Bartzi / stn-ocr

Code for the paper STN-OCR: A single Neural Network for Text Detection and Text Recognition
https://arxiv.org/abs/1707.08831
GNU General Public License v3.0
499 stars 137 forks source link

2 details questions #29

Closed caoyangcr7 closed 5 years ago

caoyangcr7 commented 5 years ago

@Bartzi Sorry to bother you again, I have another 2 questions. first is still about the N, because different training images may have different length of words or characters, so will N change during trainning? When I saw the source code, I found that N was set by num_time_steps param. if N keeps the same during training, so what should we do if N is larger than the length of words or charaters? the second question is about the recognition network,When we get N text regions from the original images after the sample network, how could we find the corresponding label for different text regions during training?for example, we get 2 text regions '16', '18', and we have 2 labels '16', '18',how can we choose label ‘16’ for text regions '16' instead of '18' during the network training? Wish your reply, Thanks.

caoyangcr7 commented 5 years ago

N is the number of stn matrix in paper.

Bartzi commented 5 years ago

Hi,

N does not change during training. It is set to the maximum amount of text regions you want your network to extract. Naturally, it will happen that some words are shorter than N. IN this case you must make sure that the these extra timesteps are labelled with the blank label, so that the network learns to predict the correct number of characters/words in the image.

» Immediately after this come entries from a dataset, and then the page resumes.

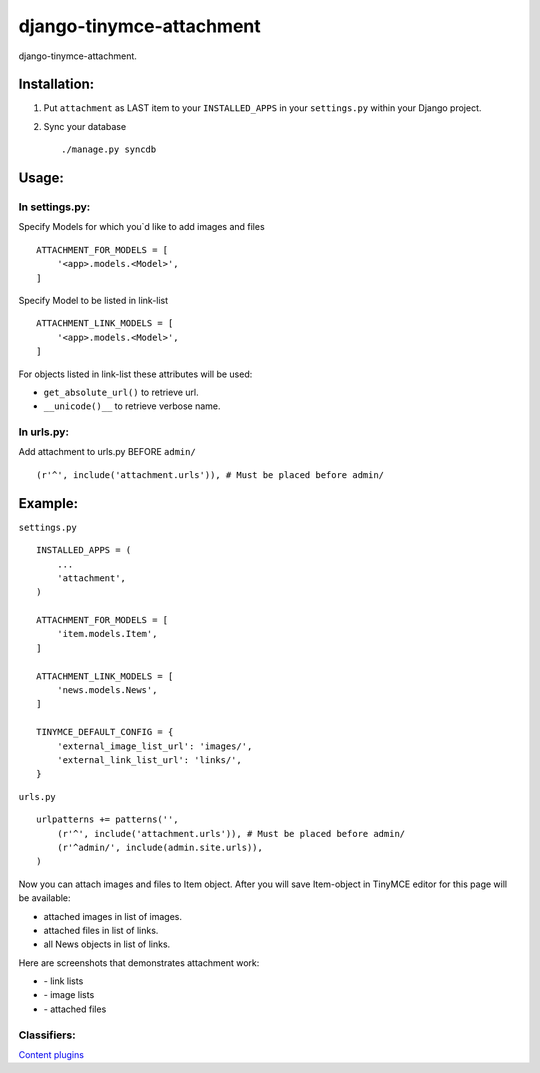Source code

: =========================
django-tinymce-attachment
=========================

django-tinymce-attachment.

Installation:
=============

1. Put ``attachment`` as LAST item to your ``INSTALLED_APPS`` in your ``settings.py`` within your Django project.

2. Sync your database ::

    ./manage.py syncdb

Usage:
======

In settings.py:
---------------

Specify Models for which you`d like to add images and files :: 
    
    ATTACHMENT_FOR_MODELS = [
        '<app>.models.<Model>',
    ]

Specify Model to be listed in link-list :: 
    
    ATTACHMENT_LINK_MODELS = [
        '<app>.models.<Model>',
    ]
    
For objects listed in link-list these attributes will be used:

- ``get_absolute_url()`` to retrieve url.
- ``__unicode()__`` to retrieve verbose name.

In urls.py:
-----------

Add attachment to urls.py BEFORE ``admin/`` ::

    (r'^', include('attachment.urls')), # Must be placed before admin/


Example:
========

``settings.py`` ::

    INSTALLED_APPS = (
        ...
        'attachment',
    )
    
    ATTACHMENT_FOR_MODELS = [
        'item.models.Item',
    ]

    ATTACHMENT_LINK_MODELS = [
        'news.models.News',
    ]
    
    TINYMCE_DEFAULT_CONFIG = {
        'external_image_list_url': 'images/',
        'external_link_list_url': 'links/',
    }
    
``urls.py`` ::

    urlpatterns += patterns('',
        (r'^', include('attachment.urls')), # Must be placed before admin/
        (r'^admin/', include(admin.site.urls)),
    )
        
Now you can attach images and files to Item object.
After you will save Item-object in TinyMCE editor for this page will be available:

- attached images in list of images.
- attached files in list of links.
- all News objects in list of links.

Here are screenshots that demonstrates attachment work:

* |Link list| - link lists
* |Image list| - image lists
* |Attached files| - attached files


Classifiers:
-------------

`Content plugins`_

.. _`Content plugins`: http://www.redsolutioncms.org/classifiers/content
.. |Link list| image:: http://github.com/redsolution/django-tinymce-attachment/raw/0.1.0/doc/link-list.png
.. |Image list| image:: http://github.com/redsolution/django-tinymce-attachment/raw/0.1.0/doc/image-list.png
.. |Attached files| image:: http://github.com/redsolution/django-tinymce-attachment/raw/0.1.0/doc/attachments.png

Let's have a look at your example: Let's assume the 16 is in the top-left corner of the image and the 18 is in the bottom-right corner of the image. Since we always assumed that we read from left to right and top to bottom, we would say that the first label is 16 and the second label is 18. With this way of defining our labels, we tell the network to put the first prediction always close to the most top-left word and all other predictions following the reading direction.

caoyangcr7 commented 5 years ago

@Bartzi,thanks for your reply. Maybe I didn`t explain my question 1 clearly. for question 2,I got it. About the N,it seems that you explain it as CTC loss. My question is that ,for example,now the N is set as 3,it means we can get 3 prediction text regions. if the number of ground truth labels is only 2,like “16” and "18" as above,you mean that we must make sure the label of extra prediction region is blank?Am I right?

Bartzi commented 5 years ago

Yes, that's it!

caoyangcr7 commented 5 years ago

@Bartzi Thanks a lot ! Hope everything goes well with you !